Stored items:

+===+

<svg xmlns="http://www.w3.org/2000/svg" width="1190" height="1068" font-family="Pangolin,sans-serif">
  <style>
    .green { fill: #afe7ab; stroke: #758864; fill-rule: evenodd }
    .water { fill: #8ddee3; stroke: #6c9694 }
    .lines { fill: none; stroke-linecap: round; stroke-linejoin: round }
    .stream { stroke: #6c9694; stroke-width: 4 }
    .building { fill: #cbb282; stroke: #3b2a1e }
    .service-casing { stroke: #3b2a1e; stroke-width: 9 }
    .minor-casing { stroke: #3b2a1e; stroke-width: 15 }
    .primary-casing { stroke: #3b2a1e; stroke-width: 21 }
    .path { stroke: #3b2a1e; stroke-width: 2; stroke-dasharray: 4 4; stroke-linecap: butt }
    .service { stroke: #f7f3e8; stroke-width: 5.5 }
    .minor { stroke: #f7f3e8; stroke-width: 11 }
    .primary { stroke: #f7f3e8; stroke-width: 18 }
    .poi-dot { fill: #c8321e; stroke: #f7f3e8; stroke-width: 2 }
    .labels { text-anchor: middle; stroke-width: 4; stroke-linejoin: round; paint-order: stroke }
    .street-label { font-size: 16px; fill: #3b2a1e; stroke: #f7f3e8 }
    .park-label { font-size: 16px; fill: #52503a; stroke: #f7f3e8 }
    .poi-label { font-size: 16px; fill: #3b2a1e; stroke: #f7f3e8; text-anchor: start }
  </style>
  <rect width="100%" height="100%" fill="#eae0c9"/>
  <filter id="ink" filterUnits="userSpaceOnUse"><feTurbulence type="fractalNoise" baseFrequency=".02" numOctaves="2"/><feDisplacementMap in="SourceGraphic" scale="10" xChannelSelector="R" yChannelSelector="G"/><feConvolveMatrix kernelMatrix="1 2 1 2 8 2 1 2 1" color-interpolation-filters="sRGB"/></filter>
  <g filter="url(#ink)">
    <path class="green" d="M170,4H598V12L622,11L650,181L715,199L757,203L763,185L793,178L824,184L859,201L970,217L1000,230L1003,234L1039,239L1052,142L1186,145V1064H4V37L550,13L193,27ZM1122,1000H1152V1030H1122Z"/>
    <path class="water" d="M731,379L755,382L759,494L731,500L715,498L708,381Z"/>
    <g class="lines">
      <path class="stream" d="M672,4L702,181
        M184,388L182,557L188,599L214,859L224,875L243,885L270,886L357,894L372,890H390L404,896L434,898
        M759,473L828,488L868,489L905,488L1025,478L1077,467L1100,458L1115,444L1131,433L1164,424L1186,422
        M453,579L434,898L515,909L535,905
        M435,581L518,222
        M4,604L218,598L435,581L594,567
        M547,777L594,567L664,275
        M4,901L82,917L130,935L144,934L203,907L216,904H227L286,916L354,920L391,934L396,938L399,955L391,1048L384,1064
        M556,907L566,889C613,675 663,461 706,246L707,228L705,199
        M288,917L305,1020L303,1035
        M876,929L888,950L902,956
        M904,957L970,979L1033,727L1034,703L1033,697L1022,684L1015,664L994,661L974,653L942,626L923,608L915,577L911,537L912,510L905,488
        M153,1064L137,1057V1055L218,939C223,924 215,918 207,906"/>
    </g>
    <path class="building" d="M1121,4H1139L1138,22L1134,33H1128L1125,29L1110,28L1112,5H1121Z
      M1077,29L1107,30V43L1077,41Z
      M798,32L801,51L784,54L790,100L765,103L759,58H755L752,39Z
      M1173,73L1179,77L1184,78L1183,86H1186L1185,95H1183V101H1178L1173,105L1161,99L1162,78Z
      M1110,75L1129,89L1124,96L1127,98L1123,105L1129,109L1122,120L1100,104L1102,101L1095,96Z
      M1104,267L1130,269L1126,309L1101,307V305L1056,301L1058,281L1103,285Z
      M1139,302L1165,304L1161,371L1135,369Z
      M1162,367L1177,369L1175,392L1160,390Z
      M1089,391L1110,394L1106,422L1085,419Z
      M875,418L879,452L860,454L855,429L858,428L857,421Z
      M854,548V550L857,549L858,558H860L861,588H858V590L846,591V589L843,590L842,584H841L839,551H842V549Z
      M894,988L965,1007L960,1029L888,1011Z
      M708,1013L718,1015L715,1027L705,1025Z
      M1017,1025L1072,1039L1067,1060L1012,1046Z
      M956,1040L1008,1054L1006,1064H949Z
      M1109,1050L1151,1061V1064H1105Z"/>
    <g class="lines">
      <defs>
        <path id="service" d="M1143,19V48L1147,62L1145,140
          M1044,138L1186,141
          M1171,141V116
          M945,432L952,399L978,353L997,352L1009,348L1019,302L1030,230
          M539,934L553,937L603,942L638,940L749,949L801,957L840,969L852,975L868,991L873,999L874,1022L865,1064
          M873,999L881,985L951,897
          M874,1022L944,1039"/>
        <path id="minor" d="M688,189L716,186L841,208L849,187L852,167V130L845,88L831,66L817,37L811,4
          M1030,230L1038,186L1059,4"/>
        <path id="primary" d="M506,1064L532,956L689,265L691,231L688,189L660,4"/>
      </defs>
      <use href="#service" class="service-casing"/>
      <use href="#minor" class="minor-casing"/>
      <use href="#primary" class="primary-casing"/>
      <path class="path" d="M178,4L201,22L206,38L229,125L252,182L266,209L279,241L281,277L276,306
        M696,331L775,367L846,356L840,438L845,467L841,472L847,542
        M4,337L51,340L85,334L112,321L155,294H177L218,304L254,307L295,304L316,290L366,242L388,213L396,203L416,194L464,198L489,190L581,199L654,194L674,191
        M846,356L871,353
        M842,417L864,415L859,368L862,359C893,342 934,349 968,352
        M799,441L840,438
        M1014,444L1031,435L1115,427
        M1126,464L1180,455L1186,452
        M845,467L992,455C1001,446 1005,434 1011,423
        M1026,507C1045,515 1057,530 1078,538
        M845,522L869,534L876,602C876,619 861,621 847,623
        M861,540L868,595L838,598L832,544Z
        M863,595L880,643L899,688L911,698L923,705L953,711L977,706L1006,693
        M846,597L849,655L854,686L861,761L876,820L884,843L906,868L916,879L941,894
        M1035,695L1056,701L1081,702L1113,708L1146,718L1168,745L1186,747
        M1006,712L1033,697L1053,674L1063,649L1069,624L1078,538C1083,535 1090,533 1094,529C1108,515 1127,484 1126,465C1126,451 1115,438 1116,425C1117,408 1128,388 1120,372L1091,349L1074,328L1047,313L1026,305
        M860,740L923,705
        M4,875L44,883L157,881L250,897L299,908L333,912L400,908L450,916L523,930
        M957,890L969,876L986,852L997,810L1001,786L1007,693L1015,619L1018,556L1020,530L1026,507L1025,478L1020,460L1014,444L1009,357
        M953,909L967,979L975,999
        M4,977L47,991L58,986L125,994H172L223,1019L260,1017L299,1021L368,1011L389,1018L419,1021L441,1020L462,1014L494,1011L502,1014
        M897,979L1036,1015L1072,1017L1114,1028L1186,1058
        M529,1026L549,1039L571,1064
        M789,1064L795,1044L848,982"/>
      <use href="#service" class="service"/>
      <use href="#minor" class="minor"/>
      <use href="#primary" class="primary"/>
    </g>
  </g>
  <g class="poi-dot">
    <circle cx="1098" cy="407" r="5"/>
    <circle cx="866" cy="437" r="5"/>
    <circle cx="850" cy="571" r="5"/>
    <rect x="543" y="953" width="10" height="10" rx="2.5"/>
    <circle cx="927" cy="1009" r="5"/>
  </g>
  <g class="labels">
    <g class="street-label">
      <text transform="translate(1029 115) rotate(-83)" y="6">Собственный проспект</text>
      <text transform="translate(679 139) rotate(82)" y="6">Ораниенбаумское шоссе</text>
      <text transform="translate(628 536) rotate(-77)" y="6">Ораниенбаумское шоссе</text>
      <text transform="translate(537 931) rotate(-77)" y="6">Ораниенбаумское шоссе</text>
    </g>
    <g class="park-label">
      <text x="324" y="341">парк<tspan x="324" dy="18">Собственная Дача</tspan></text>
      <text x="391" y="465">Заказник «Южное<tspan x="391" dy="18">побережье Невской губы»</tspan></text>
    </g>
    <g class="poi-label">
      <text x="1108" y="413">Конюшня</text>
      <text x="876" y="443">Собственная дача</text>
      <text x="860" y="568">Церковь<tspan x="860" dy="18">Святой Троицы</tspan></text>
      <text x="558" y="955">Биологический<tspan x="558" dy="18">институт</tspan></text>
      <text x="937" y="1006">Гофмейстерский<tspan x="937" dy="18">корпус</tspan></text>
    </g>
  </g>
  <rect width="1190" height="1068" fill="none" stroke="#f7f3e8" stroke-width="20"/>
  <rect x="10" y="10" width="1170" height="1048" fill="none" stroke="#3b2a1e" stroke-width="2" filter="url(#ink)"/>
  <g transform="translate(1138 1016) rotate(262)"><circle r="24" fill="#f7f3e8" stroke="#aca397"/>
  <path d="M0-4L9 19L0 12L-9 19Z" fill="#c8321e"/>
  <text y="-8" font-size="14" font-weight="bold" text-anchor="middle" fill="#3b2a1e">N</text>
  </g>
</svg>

+===+

Go through the data above line by line, count those that contain the string "linecap", and reply with the count only.

2